- **TRECHO**:
↓↓↓

Pendular, terceiro longa dirigido por Júlia Murat, tem um ponto de partida simples: um casal de artistas, aparentando entre trinta e quarenta anos, brancos, sem nome, divide espaço num galpão no centro da cidade do Rio. O filme vai de uma situação de equilíbrio inicial entre os dois, quando uma linha é demarcada neste amplo espaço, até o momento da crise da relação, dividindo-se em quatro capítulos. Pendular cria um jogo de ressonâncias e espelhamentos da situação afetiva do casal por meio de seus demais elementos. Além da metáfora inicial da disputa espacial, o trabalho de cada um – ela, bailarina; ele, escultor – funciona também como um vetor de reiteração do andamento do núcleo afetivo do filme.

Temos acesso ao cotidiano dos dois no galpão onde se passa quase todo o filme. Ela ensaia, ele conversa com seus assistentes, move grandes objetos; eles encontram amigos, fazem uma festa lá dentro, jogam uma partida de futebol; ela se apresenta para uma pequena plateia de pessoas, tudo nesse mesmo espaço. Também lá, vivem momentos íntimos, numa gradação linear em direção à cisão. Pendular narra um feixe de elementos – personagens, afetos, espaços, ações, encontros – que caminham todos num mesma direção, do equilíbrio ao desequilíbrio. A nós é dada a permissão de acompanhar o andamento deste processo.

↑↑↑

- **TAREFA 1**:
Indique se cada afirmação concorda com o trecho sobre o filme Pendular, respondendo sim ou não e citando literalmente as palavras do trecho que decidem: (a) o casal do filme tem nome; (b) o filme se divide em quatro capítulos; (c) ele é bailarino.
O trecho e as linhas não têm relação entre si.

(Linhas de origem)

↓↓↓

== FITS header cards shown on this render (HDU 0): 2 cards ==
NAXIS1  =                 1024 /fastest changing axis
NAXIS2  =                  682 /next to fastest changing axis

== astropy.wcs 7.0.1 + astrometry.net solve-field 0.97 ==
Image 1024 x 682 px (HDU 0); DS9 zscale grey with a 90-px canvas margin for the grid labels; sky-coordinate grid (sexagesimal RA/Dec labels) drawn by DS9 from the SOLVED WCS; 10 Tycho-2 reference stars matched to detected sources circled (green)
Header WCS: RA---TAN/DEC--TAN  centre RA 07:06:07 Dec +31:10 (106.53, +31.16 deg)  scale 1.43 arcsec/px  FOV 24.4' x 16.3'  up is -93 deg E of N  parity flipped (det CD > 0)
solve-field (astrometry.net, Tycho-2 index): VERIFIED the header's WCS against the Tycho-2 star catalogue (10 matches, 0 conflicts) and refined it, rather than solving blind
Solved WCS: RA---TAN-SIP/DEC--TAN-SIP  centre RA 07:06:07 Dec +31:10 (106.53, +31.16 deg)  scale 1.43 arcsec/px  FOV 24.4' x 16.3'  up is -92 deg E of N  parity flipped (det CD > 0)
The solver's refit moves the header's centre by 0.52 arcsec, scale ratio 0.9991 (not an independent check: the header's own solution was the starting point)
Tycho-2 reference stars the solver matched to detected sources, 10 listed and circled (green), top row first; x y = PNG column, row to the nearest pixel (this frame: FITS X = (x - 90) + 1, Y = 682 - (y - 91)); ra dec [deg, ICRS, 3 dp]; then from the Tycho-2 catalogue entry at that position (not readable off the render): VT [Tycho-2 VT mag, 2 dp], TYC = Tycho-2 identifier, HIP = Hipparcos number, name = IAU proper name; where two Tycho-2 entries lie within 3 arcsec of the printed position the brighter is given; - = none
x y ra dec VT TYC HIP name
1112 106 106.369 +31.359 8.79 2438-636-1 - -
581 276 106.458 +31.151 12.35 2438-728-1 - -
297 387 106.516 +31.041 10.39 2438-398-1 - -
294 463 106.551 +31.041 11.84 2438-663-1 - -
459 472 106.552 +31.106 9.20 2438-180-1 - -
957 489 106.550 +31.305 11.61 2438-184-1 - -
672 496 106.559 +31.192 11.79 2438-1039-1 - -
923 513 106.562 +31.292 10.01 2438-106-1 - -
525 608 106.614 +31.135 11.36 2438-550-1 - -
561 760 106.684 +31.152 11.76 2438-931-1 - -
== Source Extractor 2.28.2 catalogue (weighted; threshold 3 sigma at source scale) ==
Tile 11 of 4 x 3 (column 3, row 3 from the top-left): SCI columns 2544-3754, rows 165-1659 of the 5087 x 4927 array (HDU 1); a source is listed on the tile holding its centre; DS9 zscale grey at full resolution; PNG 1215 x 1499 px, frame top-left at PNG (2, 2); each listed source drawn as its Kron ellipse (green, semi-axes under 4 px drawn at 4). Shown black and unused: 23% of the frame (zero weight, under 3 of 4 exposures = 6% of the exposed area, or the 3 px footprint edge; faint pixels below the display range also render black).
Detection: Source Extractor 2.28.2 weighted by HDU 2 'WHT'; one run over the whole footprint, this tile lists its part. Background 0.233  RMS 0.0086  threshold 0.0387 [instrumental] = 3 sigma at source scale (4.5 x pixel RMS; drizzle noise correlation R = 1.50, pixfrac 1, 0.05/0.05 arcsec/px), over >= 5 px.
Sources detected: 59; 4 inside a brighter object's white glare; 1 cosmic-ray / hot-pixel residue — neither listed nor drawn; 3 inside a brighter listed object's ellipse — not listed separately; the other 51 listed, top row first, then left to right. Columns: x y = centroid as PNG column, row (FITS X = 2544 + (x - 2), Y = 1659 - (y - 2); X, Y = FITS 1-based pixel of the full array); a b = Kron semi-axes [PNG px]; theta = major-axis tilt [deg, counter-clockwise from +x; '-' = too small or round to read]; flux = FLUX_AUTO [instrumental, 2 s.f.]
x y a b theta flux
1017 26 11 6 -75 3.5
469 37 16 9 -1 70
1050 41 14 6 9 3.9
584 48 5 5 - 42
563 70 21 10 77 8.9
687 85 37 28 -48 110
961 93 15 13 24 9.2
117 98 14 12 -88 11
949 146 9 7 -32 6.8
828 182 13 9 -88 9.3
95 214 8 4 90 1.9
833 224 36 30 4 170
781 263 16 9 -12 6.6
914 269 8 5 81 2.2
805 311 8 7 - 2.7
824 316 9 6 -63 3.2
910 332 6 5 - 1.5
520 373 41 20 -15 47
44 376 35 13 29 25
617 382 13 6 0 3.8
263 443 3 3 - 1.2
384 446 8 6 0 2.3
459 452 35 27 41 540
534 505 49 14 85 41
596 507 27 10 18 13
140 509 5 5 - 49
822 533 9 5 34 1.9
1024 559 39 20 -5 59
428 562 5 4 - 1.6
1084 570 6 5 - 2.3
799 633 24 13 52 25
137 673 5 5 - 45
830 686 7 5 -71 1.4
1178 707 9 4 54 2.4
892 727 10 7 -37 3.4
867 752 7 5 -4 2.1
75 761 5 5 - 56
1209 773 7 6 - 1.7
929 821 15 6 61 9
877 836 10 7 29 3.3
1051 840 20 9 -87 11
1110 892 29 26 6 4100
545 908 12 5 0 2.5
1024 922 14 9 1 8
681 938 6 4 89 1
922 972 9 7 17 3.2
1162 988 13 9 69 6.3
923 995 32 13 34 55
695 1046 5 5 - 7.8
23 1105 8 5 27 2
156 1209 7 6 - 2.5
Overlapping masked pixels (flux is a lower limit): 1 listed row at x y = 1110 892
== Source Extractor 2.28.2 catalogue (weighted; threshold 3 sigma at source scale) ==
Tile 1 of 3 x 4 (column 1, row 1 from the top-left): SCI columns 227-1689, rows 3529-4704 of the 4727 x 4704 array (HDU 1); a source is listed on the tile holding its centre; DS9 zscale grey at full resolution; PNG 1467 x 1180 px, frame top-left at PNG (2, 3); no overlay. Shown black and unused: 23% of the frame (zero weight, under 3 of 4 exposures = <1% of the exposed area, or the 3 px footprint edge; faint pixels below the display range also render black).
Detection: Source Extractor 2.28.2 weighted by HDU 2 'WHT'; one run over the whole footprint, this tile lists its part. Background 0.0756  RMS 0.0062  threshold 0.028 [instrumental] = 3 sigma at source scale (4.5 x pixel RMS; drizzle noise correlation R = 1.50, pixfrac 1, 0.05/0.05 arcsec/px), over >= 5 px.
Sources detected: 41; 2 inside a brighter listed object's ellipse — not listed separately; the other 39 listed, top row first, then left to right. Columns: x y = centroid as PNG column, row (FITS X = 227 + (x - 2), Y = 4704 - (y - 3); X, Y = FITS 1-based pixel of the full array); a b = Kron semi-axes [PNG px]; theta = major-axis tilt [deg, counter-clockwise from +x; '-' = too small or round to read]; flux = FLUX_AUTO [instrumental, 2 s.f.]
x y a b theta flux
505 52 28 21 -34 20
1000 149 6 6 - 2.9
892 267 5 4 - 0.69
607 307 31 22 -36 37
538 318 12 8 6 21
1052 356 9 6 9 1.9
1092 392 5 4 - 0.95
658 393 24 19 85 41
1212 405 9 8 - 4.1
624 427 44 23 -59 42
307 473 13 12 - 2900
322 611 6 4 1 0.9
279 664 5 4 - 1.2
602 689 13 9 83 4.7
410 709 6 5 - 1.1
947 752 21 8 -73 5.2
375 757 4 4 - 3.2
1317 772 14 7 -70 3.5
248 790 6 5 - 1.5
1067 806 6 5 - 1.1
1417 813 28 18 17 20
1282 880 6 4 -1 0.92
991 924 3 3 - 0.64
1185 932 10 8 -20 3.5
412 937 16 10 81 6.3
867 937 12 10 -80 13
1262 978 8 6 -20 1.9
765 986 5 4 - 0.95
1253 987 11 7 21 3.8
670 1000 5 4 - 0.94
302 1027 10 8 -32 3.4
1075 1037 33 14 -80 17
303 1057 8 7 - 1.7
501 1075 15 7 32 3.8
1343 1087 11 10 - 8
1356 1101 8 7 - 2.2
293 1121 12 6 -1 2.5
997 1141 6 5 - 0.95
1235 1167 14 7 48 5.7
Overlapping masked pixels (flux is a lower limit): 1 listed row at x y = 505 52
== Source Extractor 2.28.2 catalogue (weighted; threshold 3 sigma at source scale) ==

↑↑↑

- **TAREFA 2**:
Extraia, sem nenhuma alteração, as linhas que vão do começo das linhas de origem até a linha que contém "Image 1024 x", inclusive.

- **RESULTADO DO EXERCÍCIO 1**:
(a) Não: "sem nome". (b) Sim: "dividindo-se em quatro capítulos". (c) Não: "ela, bailarina; ele, escultor".

- **RESULTADO DO EXERCÍCIO 2**:
== FITS header cards shown on this render (HDU 0): 2 cards ==
NAXIS1  =                 1024 /fastest changing axis
NAXIS2  =                  682 /next to fastest changing axis

== astropy.wcs 7.0.1 + astrometry.net solve-field 0.97 ==
Image 1024 x 682 px (HDU 0); DS9 zscale grey with a 90-px canvas margin for the grid labels; sky-coordinate grid (sexagesimal RA/Dec labels) drawn by DS9 from the SOLVED WCS; 10 Tycho-2 reference stars matched to detected sources circled (green)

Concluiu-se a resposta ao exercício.